* To do: Strip out the pictures and output each remaining line of the data word for word.

* Data shown:
_ _ _ _ _

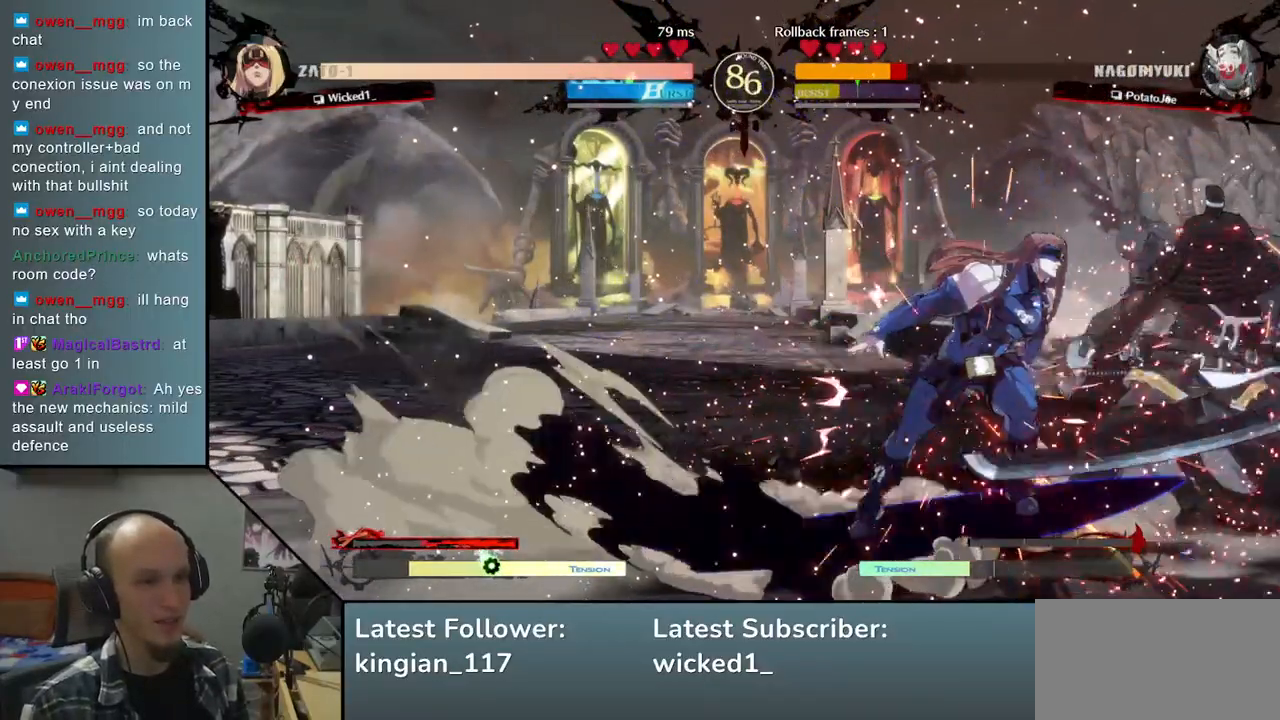
{"buttons": [], "left_stick": "down-right", "events": []}
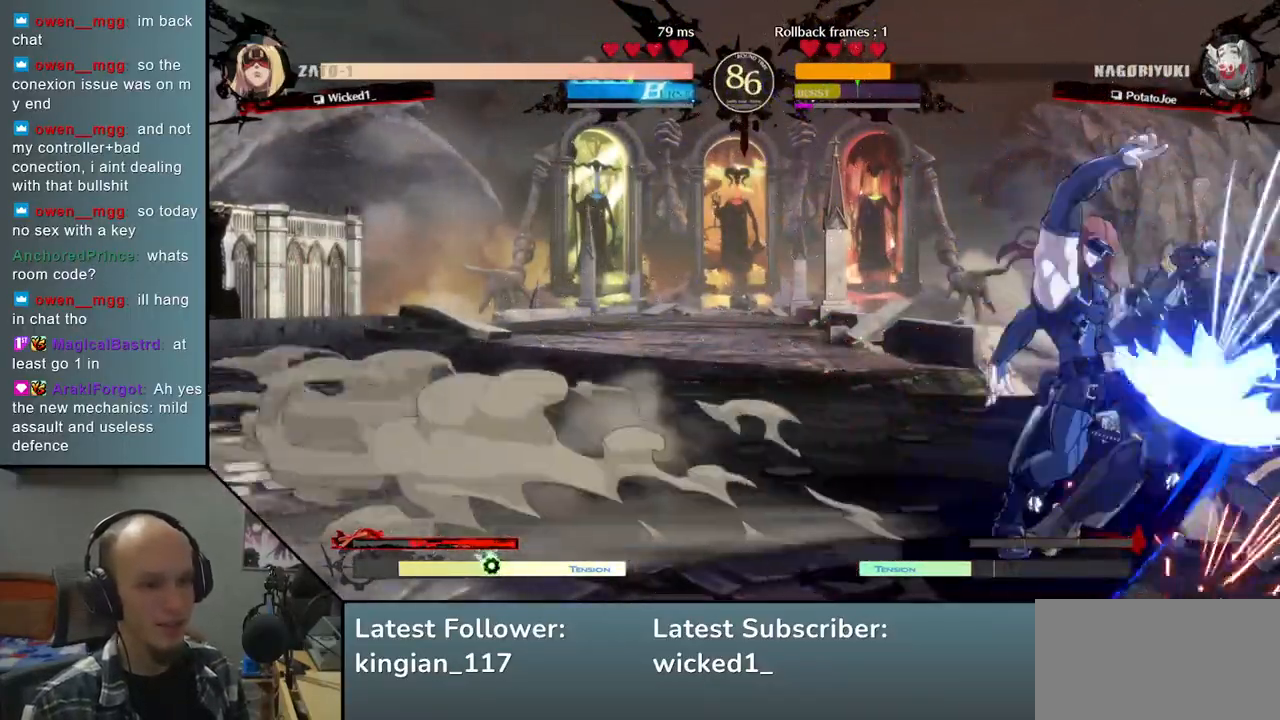
{"buttons": [], "left_stick": "right", "events": [[83, "left_stick", "right"], [133, "L1", "down"], [217, "L1", "up"], [333, "L1", "down"], [433, "L1", "up"]]}
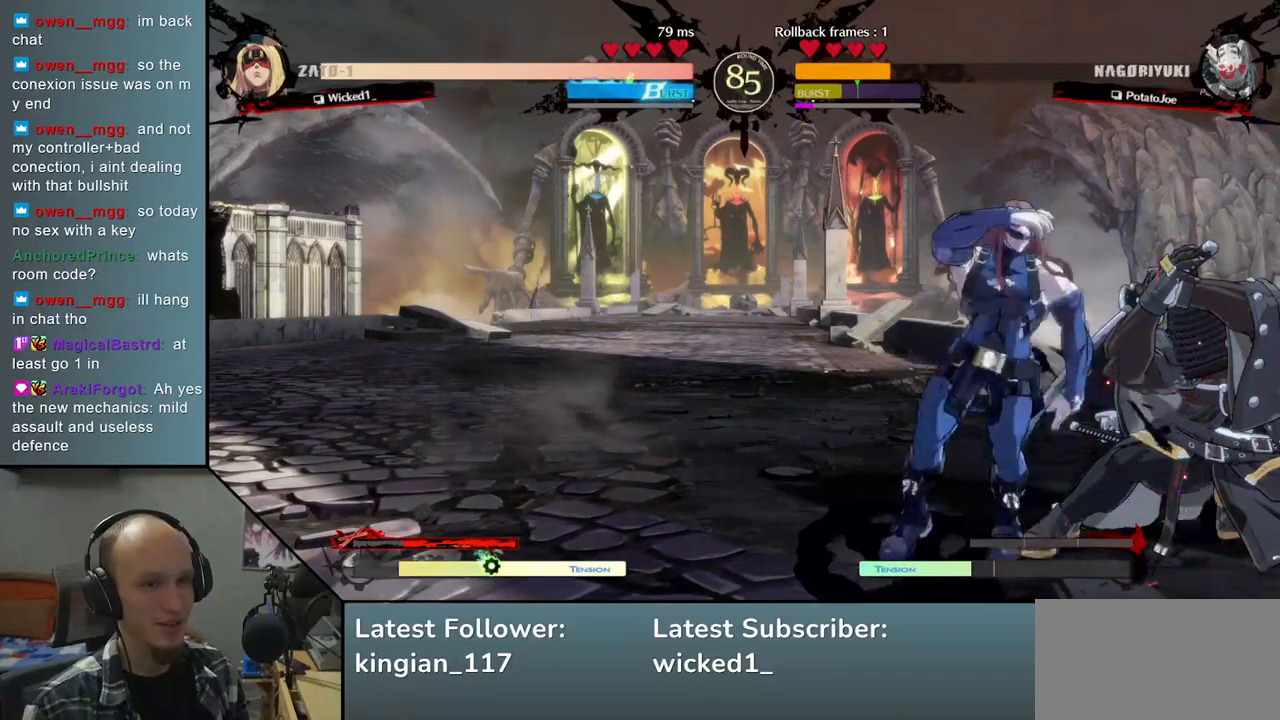
{"buttons": [], "left_stick": "down-right", "events": [[100, "left_stick", "down-right"]]}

_ _ _ _ _

* Answer box:
{"buttons": [], "left_stick": "down-right", "events": []}
{"buttons": [], "left_stick": "right", "events": [[83, "left_stick", "right"], [133, "L1", "down"], [217, "L1", "up"], [333, "L1", "down"], [433, "L1", "up"]]}
{"buttons": [], "left_stick": "down-right", "events": [[100, "left_stick", "down-right"]]}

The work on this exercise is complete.